When a court ruled on the October 22nd that Manhattan Chinatown’s Saigon Grill restaurant chain must pay 36 Chinese deliverymen a total of $4.6 million in lost wages and damages, it sent a shockwave of dismay and anxiety through the Chinese restaurant industry. With the economic crisis already spelling a downturn in business, many restaurant proprietors worry that they will not be able to weather the raise in wages that this decision will likely cause.
In the wake of the financial and credit crises and in the march toward the winter months, Chinese restaurateurs are finding their stream of patrons dwindling and profits decreasing. Some restaurants have been forced to lay off cooks, waiters and deliverymen; remaining employees find their workload increasing and their hours lengthening, while pay is not necessary increasing to compensate.
It is common practice in Chinatown restaurants to pay wait staff and deliverymen a base of sum of only several hundred dollars per month: their main income comes from tips, and when the base sum and tips together do not meet state minimum wage, employers will supply extra pay to make up the difference.
Wing Lam, executive director of the Chinese Staff and Workers’ Association, says that the Saigon Grill decision clearly shows that restaurant proprietors must pay their staff a base sum equaling at least minimum wage, no matter how much money they make on tips.

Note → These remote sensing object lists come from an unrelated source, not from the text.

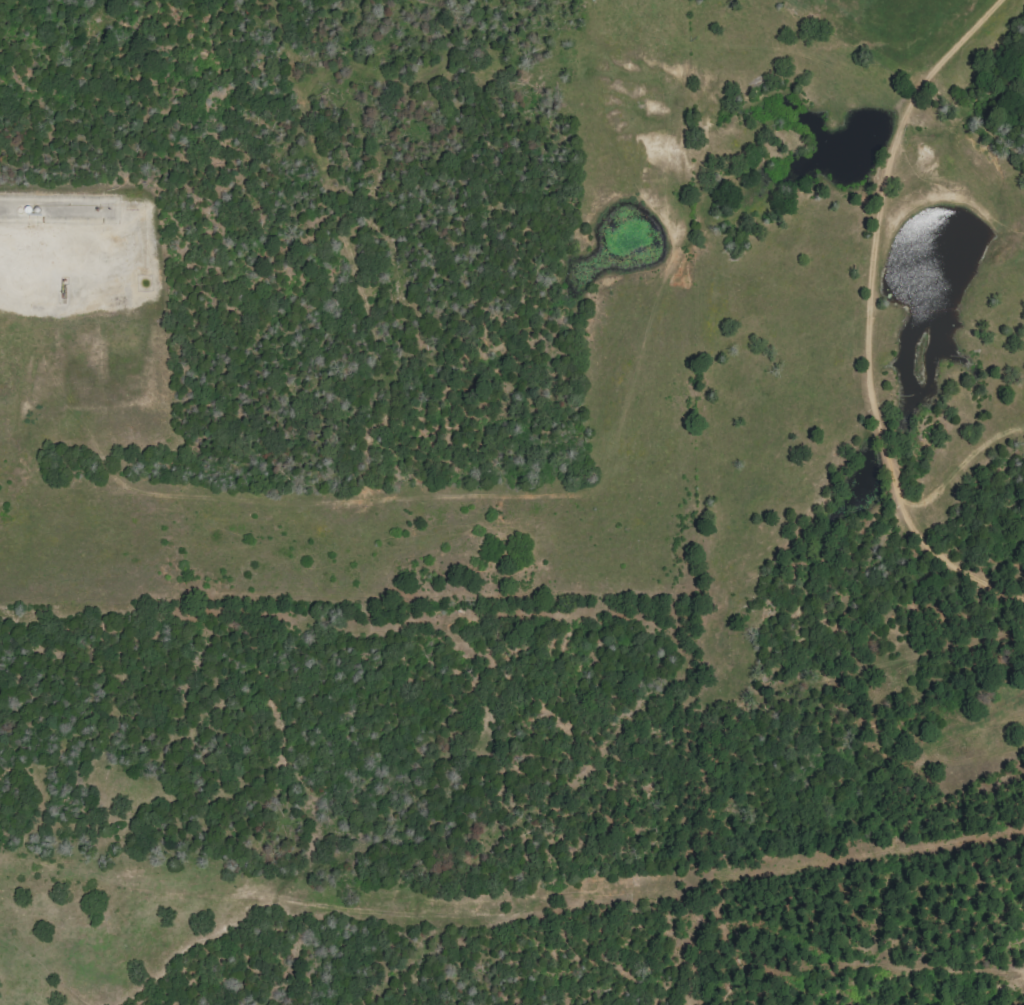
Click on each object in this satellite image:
road: (9, 222)
road: (9, 232)
petroleum well: (58, 287)
road: (865, 316)
road: (359, 642)
road: (644, 872)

But restaurateurs object, saying that doing so would mean doubling the wages of deliverymen, making them some of the highest-paid members of the staff at $5,000 a month. Such an increase in costs would be difficult to bear.
Some restaurant owners argue that minimum wage should mean the minimum amount of money an employee makes working for a given employer, and although tips are not paid by employers, they are nonetheless benefits that employees gain from working for those employers, and should thus be included in the calculation of minimum wage and not considered a separate stream of income.
To avoid wage disputes, the Fujianese community in Manhattan has simply adopted a no-tip system: employers instead provide full wages to their staff. Employers hope that this strategy will appear to lower meal prices, attracting more patrons to their restaurants and increasing profits. Many Chinese take-out restaurants also have an explicit “free delivery” policy, paying deliverymen in full and requiring them not to accept tips.
Some Chinatown restaurant proprietors say that they have no choice but to keep their anger over labor unions to themselves: bringing their feelings out into the open would be courting disaster, they say. Some also say that they have no objection to wait staff or deliverymen earning more than minimum wage, but if the restaurant is forced to close because of higher costs, employees would lose their jobs, which would make them worse off than they were in the beginning.
Restaurant owners say that in the wintertime of America’s economy, both labor and management should respect the law and weather these troubles side by side.